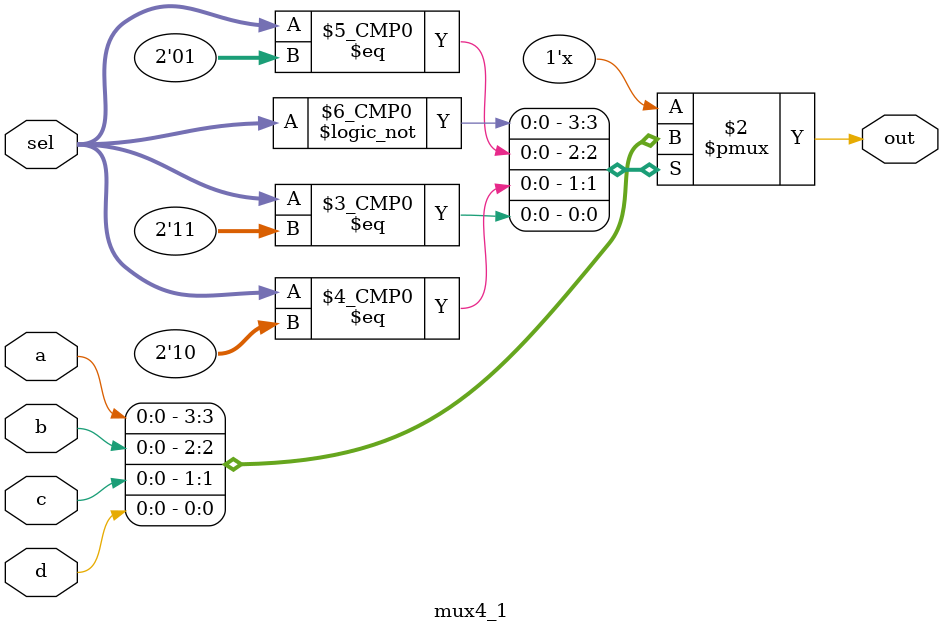
<source format=v>
module mux4_1 (a,b,c,d,sel,out);

	input a;
	input b;
	input c;
	input d;
	
	input [1:0] sel;
	
	output reg out;
	
	always @ (a or b or c or d or sel) begin
		case(sel)
			2'b00: out <= a;
			2'b01: out <= b;
			2'b10: out <= c;
			2'b11: out <= d;
		endcase
	end

endmodule
</source>
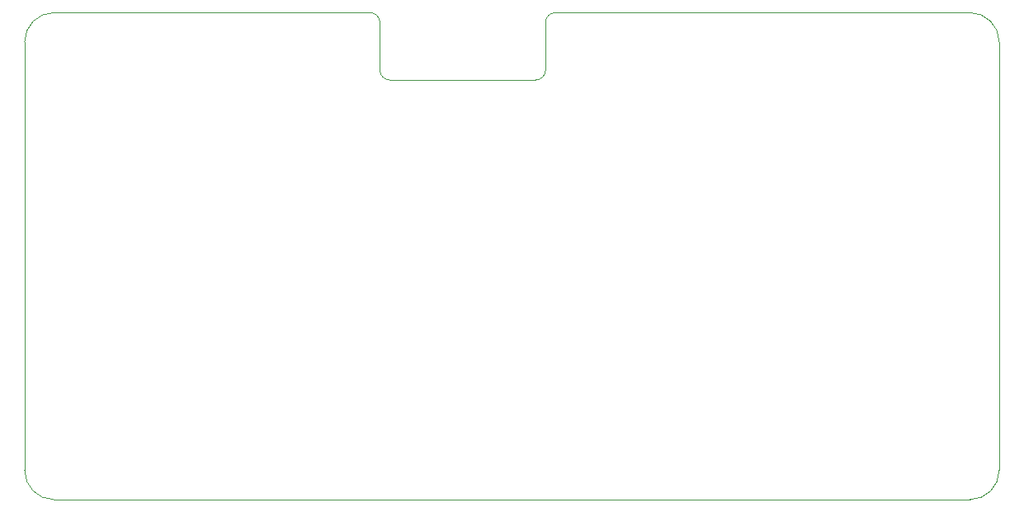
<source format=gbr>
%TF.GenerationSoftware,KiCad,Pcbnew,(5.99.0-9568-gb9d26a55f2)*%
%TF.CreationDate,2021-03-07T17:32:06+01:00*%
%TF.ProjectId,ESP-Hiro,4553502d-4869-4726-9f2e-6b696361645f,rev?*%
%TF.SameCoordinates,Original*%
%TF.FileFunction,Profile,NP*%
%FSLAX46Y46*%
G04 Gerber Fmt 4.6, Leading zero omitted, Abs format (unit mm)*
G04 Created by KiCad (PCBNEW (5.99.0-9568-gb9d26a55f2)) date 2021-03-07 17:32:06*
%MOMM*%
%LPD*%
G01*
G04 APERTURE LIST*
%TA.AperFunction,Profile*%
%ADD10C,0.050000*%
%TD*%
G04 APERTURE END LIST*
D10*
X100000000Y-127000000D02*
X100000000Y-83000000D01*
X200000000Y-127000000D02*
G75*
G02*
X197000000Y-130000000I-3000000J0D01*
G01*
X100000000Y-83000000D02*
G75*
G02*
X103000000Y-80000000I3000000J0D01*
G01*
X154450000Y-80000000D02*
G75*
G03*
X153450000Y-81000000I0J-1000000D01*
G01*
X197000000Y-80000000D02*
X154450000Y-80000000D01*
X100000000Y-127000000D02*
G75*
G03*
X103000000Y-130000000I3000000J0D01*
G01*
X200000000Y-83000000D02*
X200000000Y-127000000D01*
X153450000Y-85900000D02*
G75*
G02*
X152450000Y-86900000I-1000000J0D01*
G01*
X136450000Y-81000000D02*
G75*
G03*
X135450000Y-80000000I-1000000J0D01*
G01*
X197000000Y-80000000D02*
G75*
G02*
X200000000Y-83000000I0J-3000000D01*
G01*
X136450000Y-85900000D02*
X136450000Y-81000000D01*
X153450000Y-85900000D02*
X153450000Y-81000000D01*
X103000000Y-80000000D02*
X135450000Y-80000000D01*
X137450000Y-86900000D02*
G75*
G02*
X136450000Y-85900000I0J1000000D01*
G01*
X137450000Y-86900000D02*
X152450000Y-86900000D01*
X197000000Y-130000000D02*
X103000000Y-130000000D01*
M02*

</source>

════════

Brief =>
Would you restate, word for word and with no pictures, only the lines from the opening of the material through the line with "X136450000Y-85900000I0J1000000D01*", both included?

Response to this task =>
<source format=v>
module mux4_1 (a,b,c,d,sel,out);

	input a;
	input b;
	input c;
	input d;
	
	input [1:0] sel;
	
	output reg out;
	
	always @ (a or b or c or d or sel) begin
		case(sel)
			2'b00: out <= a;
			2'b01: out <= b;
			2'b10: out <= c;
			2'b11: out <= d;
		endcase
	end

endmodule
</source>
<source format=gbr>
%TF.GenerationSoftware,KiCad,Pcbnew,(5.99.0-9568-gb9d26a55f2)*%
%TF.CreationDate,2021-03-07T17:32:06+01:00*%
%TF.ProjectId,ESP-Hiro,4553502d-4869-4726-9f2e-6b696361645f,rev?*%
%TF.SameCoordinates,Original*%
%TF.FileFunction,Profile,NP*%
%FSLAX46Y46*%
G04 Gerber Fmt 4.6, Leading zero omitted, Abs format (unit mm)*
G04 Created by KiCad (PCBNEW (5.99.0-9568-gb9d26a55f2)) date 2021-03-07 17:32:06*
%MOMM*%
%LPD*%
G01*
G04 APERTURE LIST*
%TA.AperFunction,Profile*%
%ADD10C,0.050000*%
%TD*%
G04 APERTURE END LIST*
D10*
X100000000Y-127000000D02*
X100000000Y-83000000D01*
X200000000Y-127000000D02*
G75*
G02*
X197000000Y-130000000I-3000000J0D01*
G01*
X100000000Y-83000000D02*
G75*
G02*
X103000000Y-80000000I3000000J0D01*
G01*
X154450000Y-80000000D02*
G75*
G03*
X153450000Y-81000000I0J-1000000D01*
G01*
X197000000Y-80000000D02*
X154450000Y-80000000D01*
X100000000Y-127000000D02*
G75*
G03*
X103000000Y-130000000I3000000J0D01*
G01*
X200000000Y-83000000D02*
X200000000Y-127000000D01*
X153450000Y-85900000D02*
G75*
G02*
X152450000Y-86900000I-1000000J0D01*
G01*
X136450000Y-81000000D02*
G75*
G03*
X135450000Y-80000000I-1000000J0D01*
G01*
X197000000Y-80000000D02*
G75*
G02*
X200000000Y-83000000I0J-3000000D01*
G01*
X136450000Y-85900000D02*
X136450000Y-81000000D01*
X153450000Y-85900000D02*
X153450000Y-81000000D01*
X103000000Y-80000000D02*
X135450000Y-80000000D01*
X137450000Y-86900000D02*
G75*
G02*
X136450000Y-85900000I0J1000000D01*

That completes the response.